Now I'm into the 90ks and my trotting pace has matched my walking pace.   No matter, I force myself to trot to the next tree, to the next lock, to the next lamppost, anything to keep me moving.    It is dark now, inside and out, and I put my torch on, and am grateful that the mile markers are reflective...I almost get seriously lost a couple of times, but pubwalkers put me right, and it certainly seems the closer I get to the Finish the more that people I pass know what is going on.   I get little ripples of applause and thumbs up as I hobble by and this helps a lot as I'm starting to get weird spasms in my neck and back and need all the help I can get.  I start fantasizing that around the next bend the sky will lighten and this will signal that Henley is coming....but that doesn't happen for a very long time, and when it does, wow, it feels good.    I get to Temple Island...   

... the start of the rowing course and can't believe I'm within sight of the Finish. 

I phone the gang and they've been there for ages waiting, and I let them know I'm coming, slowly, and they laugh and say I'm to take my time.    I get to Henley Bridge and am ecstatic, a race marshal says I'm nearly done and I just need to follow the glow sticks in.   Which I do.   But they're going up a hill, away from the Finish.    I follow them a bit more and a bit more and the hill gets steeper and now I'm deep into a Henley town and the streets are full of people and I'm weaving in and out and trying to jog and the hill gets steeper and steeper and now I'm a teensy bit annoyed.   Suddenly though it flattens out, and I pass some 50k walkers and commiserate with them about the sadist route planner.   

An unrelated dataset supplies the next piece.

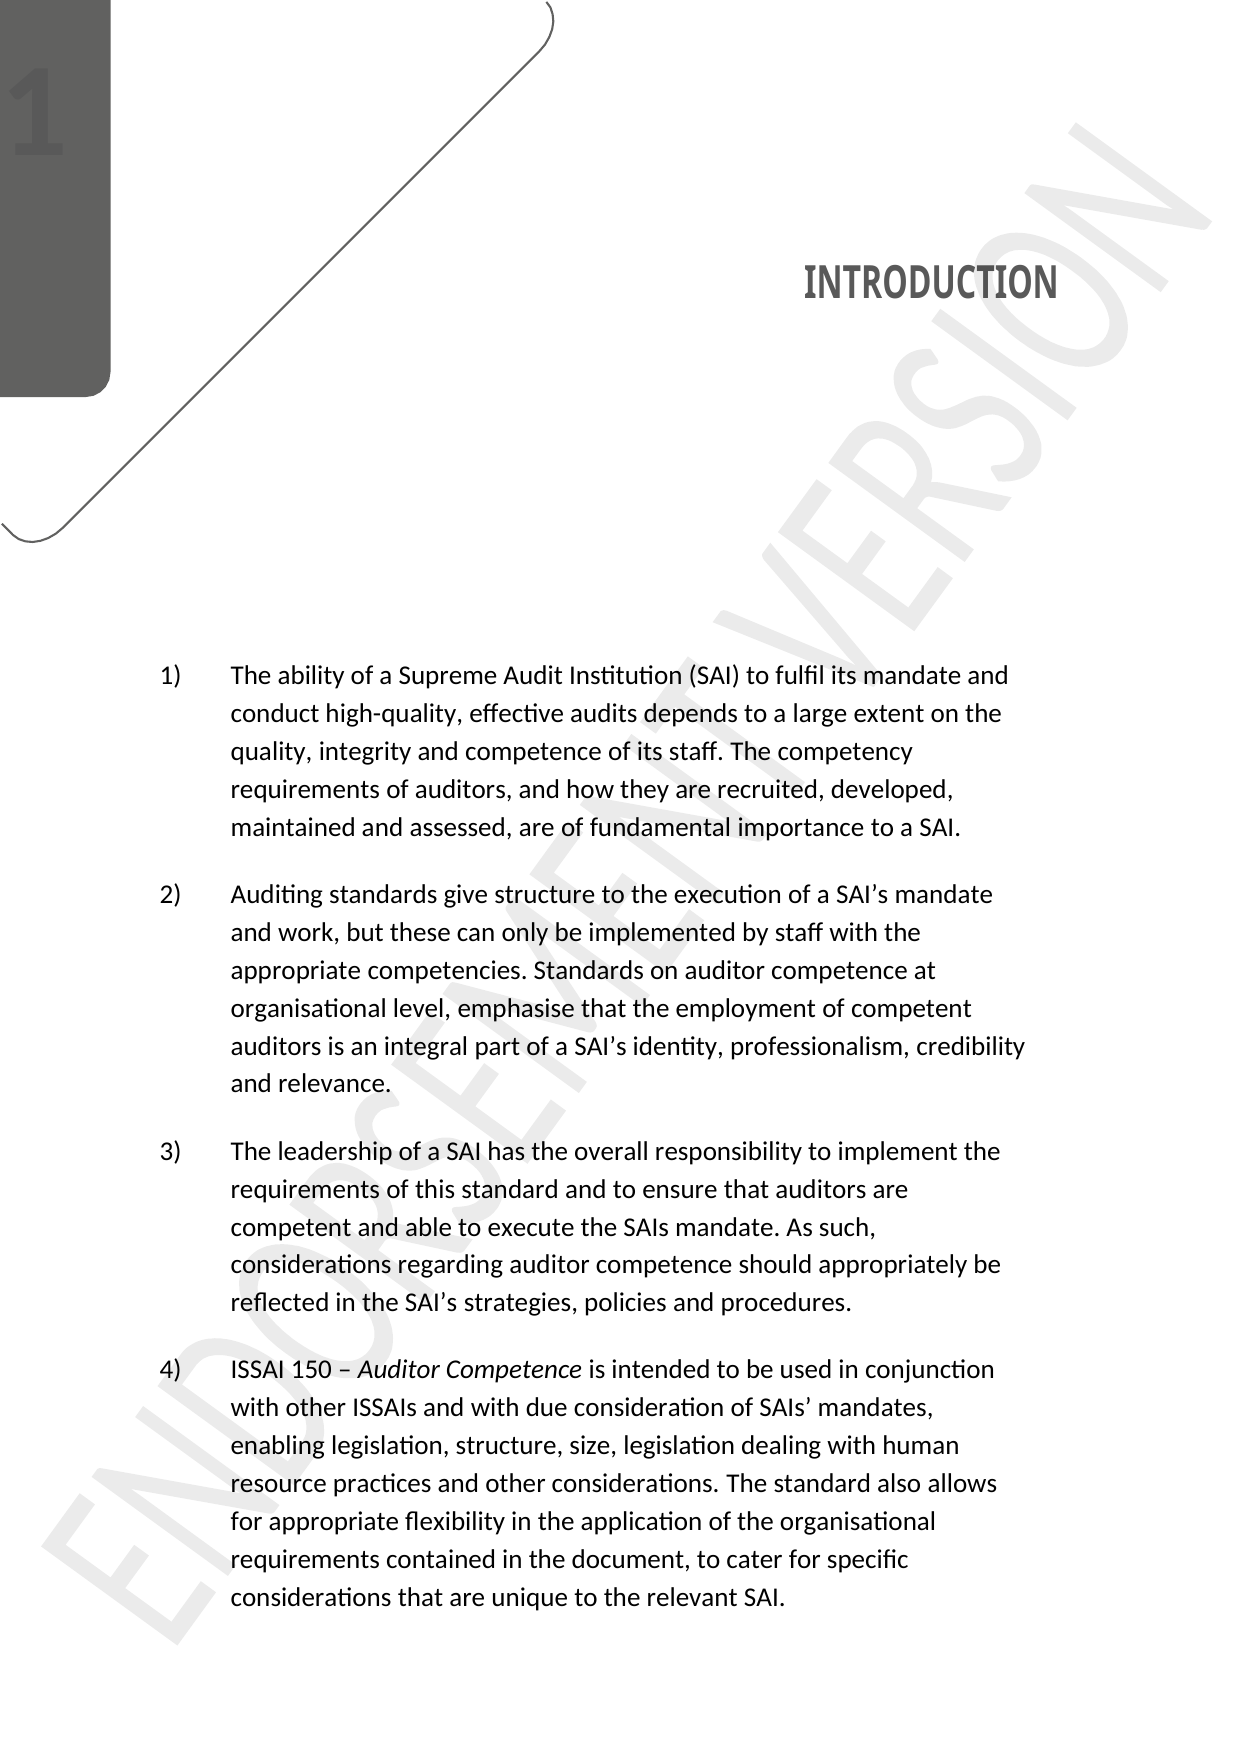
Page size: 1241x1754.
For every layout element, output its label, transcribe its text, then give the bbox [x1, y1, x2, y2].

Then it is a sharp and long downhill of ow ow ow ow and a right turn back onto the river and a tunnel of glow sticks and my fam are way ahead clapping generically until they realise it is me and they FREAK OUT and run with me and wham, I'm across, holding champagne, having my chip and number tagged and marked and being directed to burgers and salads and drinks and massage tables and dry clothes and it is HEAVEN!

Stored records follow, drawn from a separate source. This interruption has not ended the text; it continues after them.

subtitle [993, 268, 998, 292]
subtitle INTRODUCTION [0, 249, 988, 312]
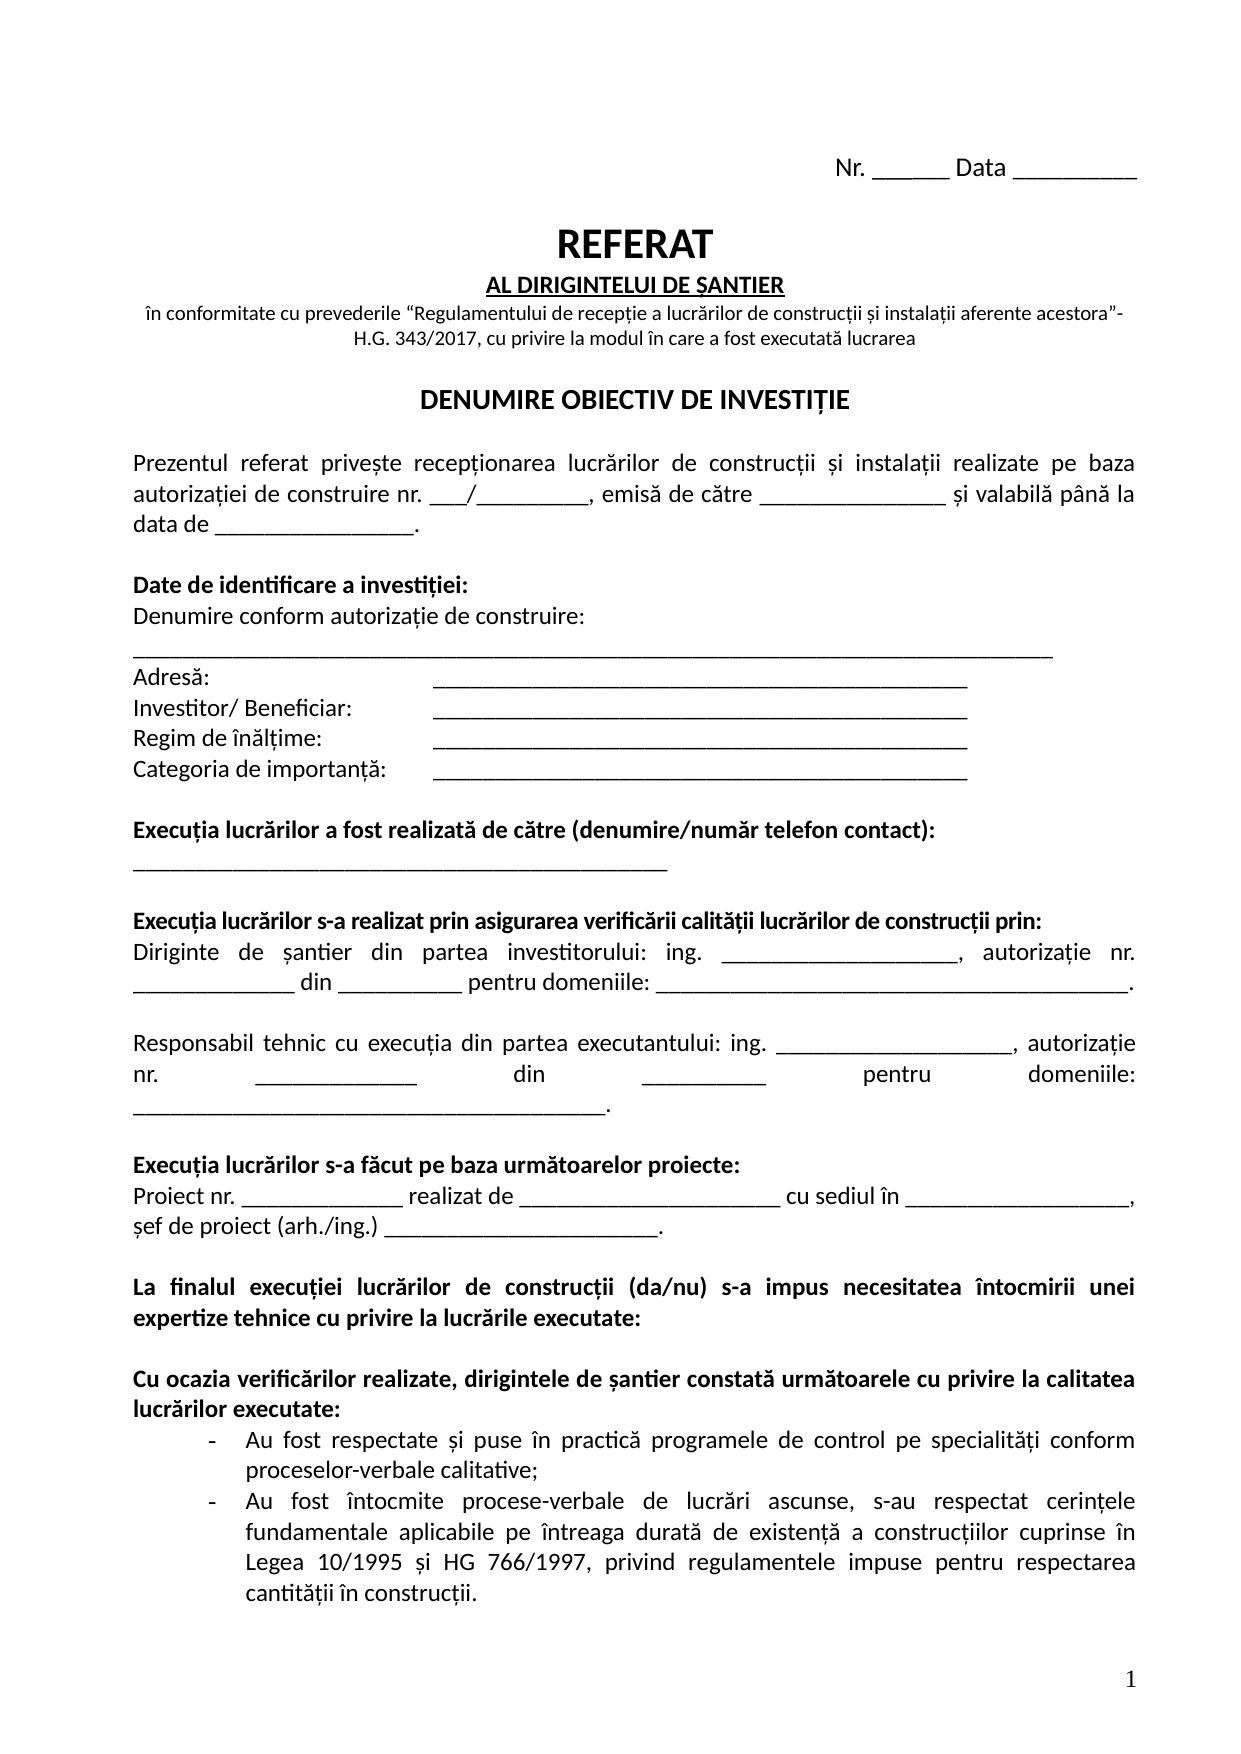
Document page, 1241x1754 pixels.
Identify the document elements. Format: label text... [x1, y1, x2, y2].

text Denumire conform autorizație de construire: [133, 600, 1137, 631]
text DENUMIRE OBIECTIV DE INVESTIȚIE [133, 381, 1137, 417]
text __________________________________________________________________________ [133, 631, 1137, 661]
text Execuția lucrărilor a fost realizată de către (denumire/număr telefon contact): [133, 814, 1137, 844]
text Execuția lucrărilor s-a realizat prin asigurarea verificării calității lucrărilor de construcții prin: [133, 905, 1137, 936]
text Categoria de importanță: ___________________________________________ [133, 753, 1137, 783]
text Prezentul referat privește recepționarea lucrărilor de construcții și instalații realizate pe baza autorizației de construire nr. ___/_________, emisă de către _______________ și valabilă până la data de ________________. [133, 447, 1137, 539]
list Au fost întocmite procese-verbale de lucrări ascunse, s-au respectat cerințele fundamentale aplicabile pe întreaga durată de existență a construcțiilor cuprinse în Legea 10/1995 și HG 766/1997, privind regulamentele impuse pentru respectarea cantității în construcții. [208, 1485, 1137, 1607]
text Nr. ______ Data __________ [133, 150, 1137, 183]
text ___________________________________________ [133, 844, 1137, 875]
list Proiect nr. _____________ realizat de _____________________ cu sediul în __________________, șef de proiect (arh./ing.) ______________________. [133, 1180, 1137, 1241]
text Diriginte de șantier din partea investitorului: ing. ___________________, autorizație nr. _____________ din __________ pentru domeniile: ______________________________________. [133, 936, 1137, 997]
list Cu ocazia verificărilor realizate, dirigintele de șantier constată următoarele cu privire la calitatea lucrărilor executate: [133, 1363, 1137, 1424]
text Responsabil tehnic cu execuția din partea executantului: ing. ___________________, autorizație nr. _____________ din __________ pentru domeniile: ______________________________________. [133, 1027, 1137, 1119]
text Execuția lucrărilor s-a făcut pe baza următoarelor proiecte: [133, 1149, 1137, 1180]
text Regim de înălțime: ___________________________________________ [133, 722, 1137, 753]
text REFERAT [133, 216, 1137, 269]
text Date de identificare a investiției: [133, 569, 1137, 600]
text Investitor/ Beneficiar: ___________________________________________ [133, 692, 1137, 722]
text în conformitate cu prevederile “Regulamentului de recepție a lucrărilor de construcții și instalații aferente acestora”- H.G. 343/2017, cu privire la modul în care a fost executată lucrarea [133, 300, 1137, 351]
list Au fost respectate și puse în practică programele de control pe specialități conform proceselor-verbale calitative; [208, 1424, 1137, 1485]
list La finalul execuției lucrărilor de construcții (da/nu) s-a impus necesitatea întocmirii unei expertize tehnice cu privire la lucrările executate: [133, 1272, 1137, 1333]
text Adresă: ___________________________________________ [133, 661, 1137, 692]
text AL DIRIGINTELUI DE ŞANTIER [133, 269, 1137, 300]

I do all of that and more and get home and collapse and spend the entire next day in various forms of horizontality, gorging on Chocolate Lasagna (think layers of Oreos and cream, pasta free) and revelling in stories of the majesty of the Thames, and frank self disbelief that I did it and finished smiling too!    I'm also stunned at the weight loss, and for over a week I'm still finding clothes falling of me...the gadget says I burned 8600 calories that day, and I can't imagine I took in more than 4500 before I felt sick...and I drank constantly - 6 aid stations x 1.5 litres per station - and never went to the loo during the entire race, or til the next evening,so I'm guessing some weight has come off that isn't just fluid!   Amazing.   A good it back on.

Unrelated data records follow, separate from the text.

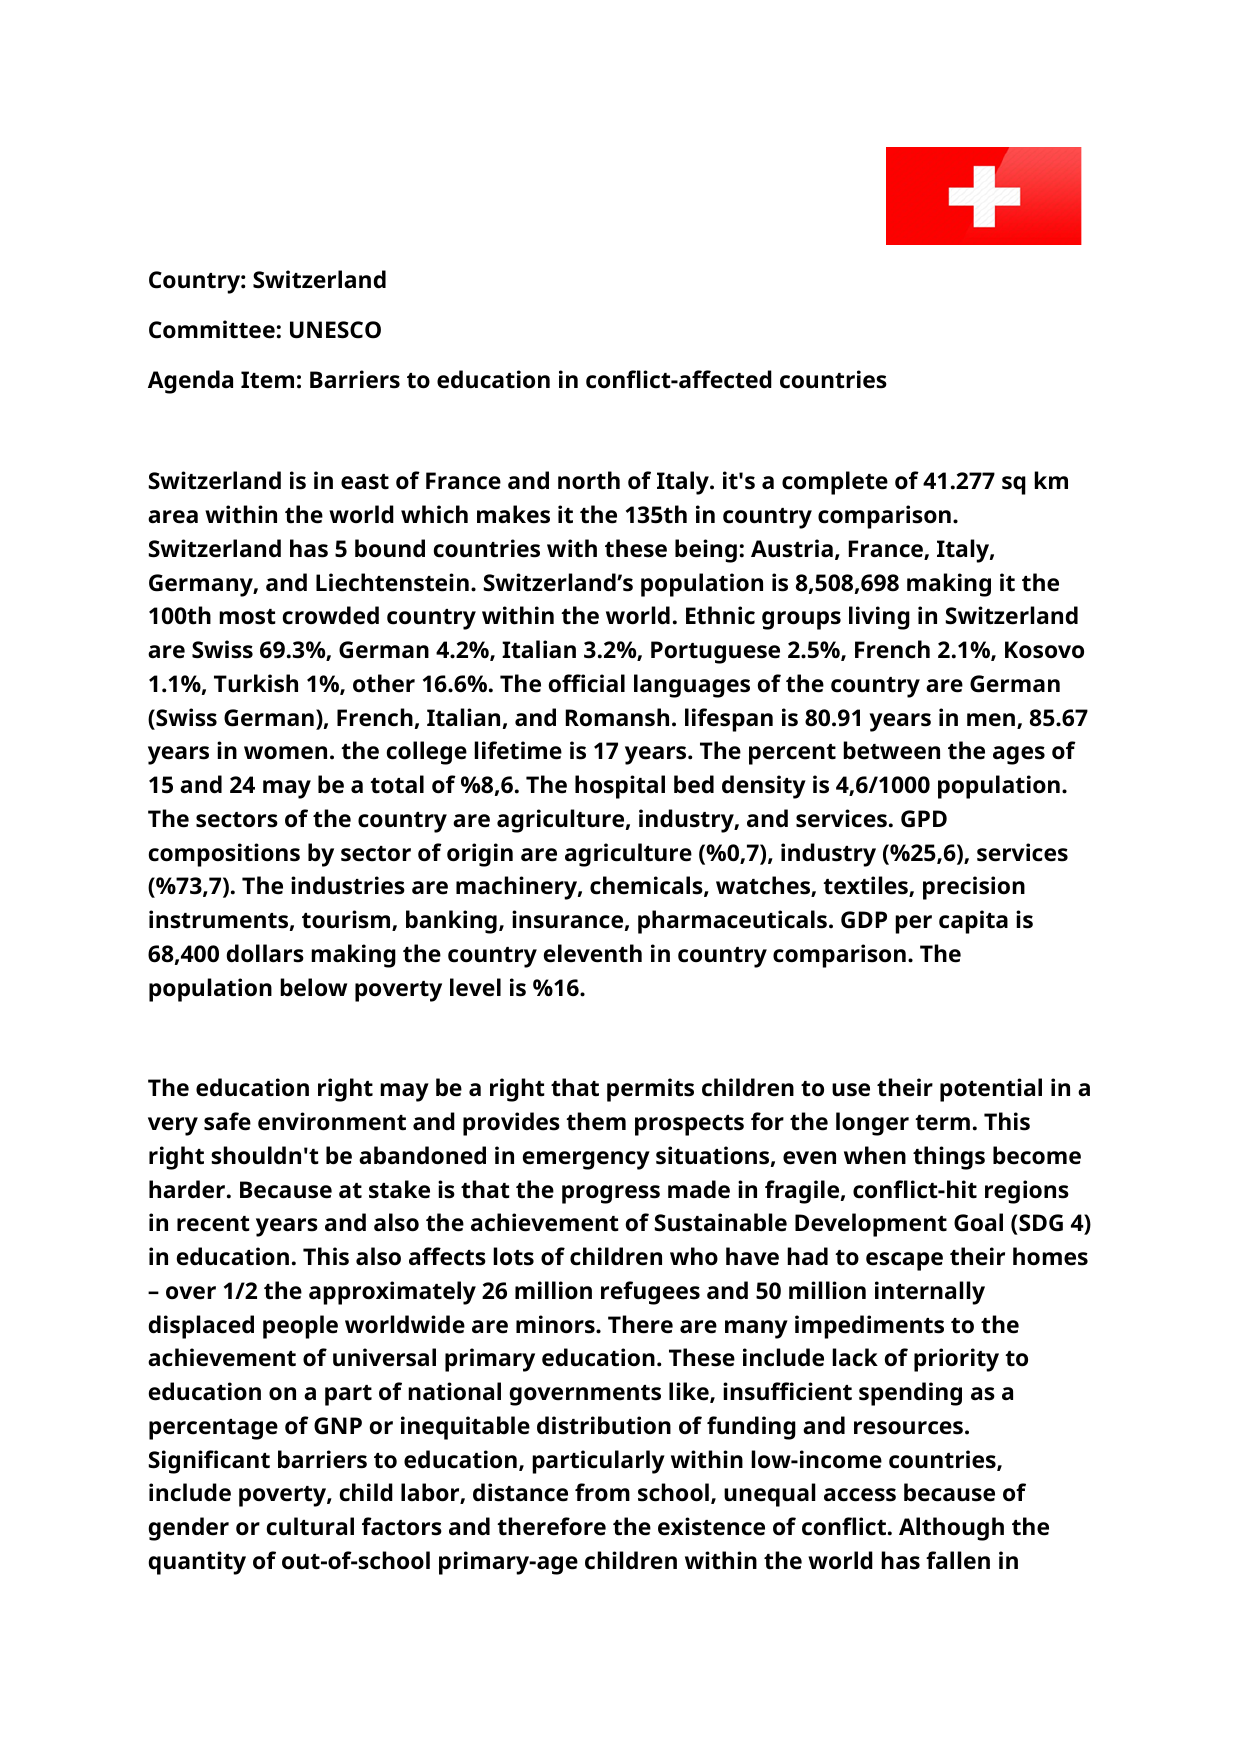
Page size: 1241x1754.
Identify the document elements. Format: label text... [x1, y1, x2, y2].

text Committee: UNESCO [148, 314, 1093, 345]
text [148, 1072, 1093, 1576]
text Country: Switzerland [148, 263, 1093, 295]
text Switzerland is in east of France and north of Italy. it's a complete of 41.277 sq km area within the world which makes it the 135th in country comparison. Switzerland has 5 bound countries with these being: Austria, France, Italy, Germany, and Liechtenstein. Switzerland’s population is 8,508,698 making it the 100th most crowded country within the world. Ethnic groups living in Switzerland are Swiss 69.3%, German 4.2%, Italian 3.2%, Portuguese 2.5%, French 2.1%, Kosovo 1.1%, Turkish 1%, other 16.6%. The official languages of the country are German (Swiss German), French, Italian, and Romansh. lifespan is 80.91 years in men, 85.67 years in women. the college lifetime is 17 years. The percent between the ages of 15 and 24 may be a total of %8,6. The hospital bed density is 4,6/1000 population. The sectors of the country are agriculture, industry, and services. GPD compositions by sector of origin are agriculture (%0,7), industry (%25,6), services (%73,7). The industries are machinery, chemicals, watches, textiles, precision instruments, tourism, banking, insurance, pharmaceuticals. GDP per capita is 68,400 dollars making the country eleventh in country comparison. The population below poverty level is %16. [148, 465, 1093, 1003]
text Agenda Item: Barriers to education in conflict-affected countries [148, 364, 1093, 396]
picture [886, 147, 1082, 245]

The denouement: I have to say that during training and OCD'ing about ultrarunning books, I had got it into my head that next year I would do the 100 MILE Thames run from London to my home in Oxford, and then the year after I would do the 152 MILE Spartathlon in Greece...but you know what, I'm not going to do any of that.   And I'm not tempted to do the 100k again and knock some time off the 14 hours it took me!!!   I loved the 100k, I really did, and I'm thrilled I accomplished it, and raised over £3000 for Save the Children, but I'm a runner, and these ultras are just too far for me to have to walk, you have to pace yourself and it is something to endure....but right now, when I recover, I'm a greedy to RUN, and RUN, and RUN, and this means dropping back down to my true home which is marathons and halfs.

Consider doing a 100 sometime though, is awesome, and while words didn't fail me in this blog post, they do fail me, if you know what I is a unique experience!!!


  1. Absolutely amazing Philip!! Congratulations! Great post!! Words fail _me_ and that never happens!!

  2. Really good and inspiring Hoo Ha! Well done!

  3. Many congrats, Philip, and thank you for the tremendous write-up. Felt like I was there watching. Beer in hand, of course.

  4. Magnificent accomplishment beautifully narrated. Congrats.